Extraction is only step one for you: if the real job is "burned-in Chinese subtitles in, translated English subtitles burned back in," only GeekLink covers the whole chain — OCR, an editor that flags the lines worth checking, context-aware AI translation, and styled burn-in in one app. With VideOCR or VideoSubFinder you'd assemble that pipeline from three or four separate tools.

How much do they cost?

VideOCR (MIT) and VideoSubFinder (GPLv2) are both completely free and open-source — no paid tiers, nothing metered. If you're on Windows/Linux and extraction is the whole job, your software cost is zero.

GeekLink has a permanent free tier (full OCR, speech recognition, editing, batch, SRT/ASS export; free exports carry a small GeekLink credit) plus flat paid plans for the translation and burn-in pipeline:

  • Monthly — $12.99/month
  • Annual — $99/year (~$8.25/month), includes 1M AI translation tokens (~1,500 minutes)
  • Lifetime — $169 one-time (early bird) / $199 regular, includes 1M AI translation tokens, no subscription
  • Extra AI translation tokens — $6.99 per 1M tokens (overage)

You're not paying GeekLink for the OCR — extraction is free. The paid plans cover AI translation and the finished-video pipeline. If free extraction on Windows is all you need, VideOCR is the right answer and costs nothing.

Frequently Asked Questions

Does VideoSubFinder do OCR by itself?

No. VideoSubFinder detects the frames that contain hardcoded subtitles, records their timing, and outputs cleaned text images. To get actual text you run those images through a separate OCR program — commonly Subtitle Edit (Tesseract-based image OCR), ABBYY FineReader, or Google Drive OCR. VideOCR and GeekLink both perform the OCR themselves.

Is there a Mac version of VideOCR or VideoSubFinder?

No. As of July 2026, VideOCR ships Windows, Linux, and Docker builds, and VideoSubFinder ships Windows and Linux builds. On macOS, GeekLink is the native option for extracting hardcoded subtitles with OCR.

Which tool extracts hardcoded subtitles most accurately?

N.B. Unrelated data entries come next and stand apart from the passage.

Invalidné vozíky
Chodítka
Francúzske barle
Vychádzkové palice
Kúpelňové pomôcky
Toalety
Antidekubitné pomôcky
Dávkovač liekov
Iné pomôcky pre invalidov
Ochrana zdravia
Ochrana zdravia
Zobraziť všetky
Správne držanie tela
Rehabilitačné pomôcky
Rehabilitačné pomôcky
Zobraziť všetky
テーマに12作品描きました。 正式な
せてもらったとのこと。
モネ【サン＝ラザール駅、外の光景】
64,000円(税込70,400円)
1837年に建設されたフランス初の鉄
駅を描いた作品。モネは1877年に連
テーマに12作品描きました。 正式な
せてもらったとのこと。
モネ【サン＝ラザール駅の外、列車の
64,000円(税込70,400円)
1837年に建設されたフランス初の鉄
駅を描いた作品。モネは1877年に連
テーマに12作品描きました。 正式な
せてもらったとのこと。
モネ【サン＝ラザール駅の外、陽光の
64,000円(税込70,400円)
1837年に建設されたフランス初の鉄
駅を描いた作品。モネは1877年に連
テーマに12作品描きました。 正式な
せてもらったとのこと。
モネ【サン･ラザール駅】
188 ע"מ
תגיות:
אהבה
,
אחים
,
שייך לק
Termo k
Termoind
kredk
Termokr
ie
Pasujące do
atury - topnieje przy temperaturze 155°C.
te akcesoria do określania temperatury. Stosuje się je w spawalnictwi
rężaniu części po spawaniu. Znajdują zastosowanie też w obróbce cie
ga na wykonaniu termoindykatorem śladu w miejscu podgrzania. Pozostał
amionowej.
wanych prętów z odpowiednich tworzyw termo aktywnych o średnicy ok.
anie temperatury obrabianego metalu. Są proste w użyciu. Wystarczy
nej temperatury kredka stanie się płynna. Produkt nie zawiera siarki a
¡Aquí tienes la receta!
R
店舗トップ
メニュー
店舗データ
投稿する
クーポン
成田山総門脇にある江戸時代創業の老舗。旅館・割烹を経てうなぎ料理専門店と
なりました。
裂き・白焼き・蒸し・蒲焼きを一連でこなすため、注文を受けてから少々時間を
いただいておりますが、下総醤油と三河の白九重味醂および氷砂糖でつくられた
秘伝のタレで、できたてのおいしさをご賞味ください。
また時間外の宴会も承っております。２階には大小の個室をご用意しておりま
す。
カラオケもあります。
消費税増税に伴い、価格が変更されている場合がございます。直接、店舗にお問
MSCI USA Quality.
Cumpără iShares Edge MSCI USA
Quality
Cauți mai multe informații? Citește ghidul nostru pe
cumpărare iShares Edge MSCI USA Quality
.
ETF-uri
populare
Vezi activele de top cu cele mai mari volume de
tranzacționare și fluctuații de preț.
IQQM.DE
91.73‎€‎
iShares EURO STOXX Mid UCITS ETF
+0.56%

It depends more on your footage than on the tool: resolution, contrast, and font style dominate. All three take modern approaches — VideOCR uses PaddleOCR or Google Lens, VideoSubFinder produces cleaned images for whatever OCR you pair it with, and GeekLink runs local OCR with region and clutter filtering. GeekLink additionally flags the lines it's least confident about, so you review a handful instead of proofreading everything.

Can VideOCR or VideoSubFinder translate the subtitles?

No. Both stop at the original-language text — VideOCR at an SRT, VideoSubFinder at images plus timing. Translation needs another tool. GeekLink translates the extracted subtitles in-app with Claude 3.5 Haiku, GPT-4o, GPT-4o mini, or DeepSeek, using context across lines, and can burn the result back into the video.

Is Tesseract or PaddleOCR better for subtitle OCR?

For video subtitles, deep-learning engines like PaddleOCR generally handle low-resolution, stylized, and CJK text better than Tesseract, which was designed for clean printed documents. That said, VideoSubFinder's background-cleaning step narrows the gap by handing Tesseract much cleaner images. Either way, the engine matters less than the video layer around it — frame detection, timing, and dedup.

Do these tools work offline?

VideoSubFinder: yes (its OCR step depends on the tool you pair it with). VideOCR: yes in local PaddleOCR mode; its Google Lens hybrid mode requires internet and sends frames to Google. GeekLink: yes — OCR runs 100% locally on your Mac; only the optional AI translation step calls a model API.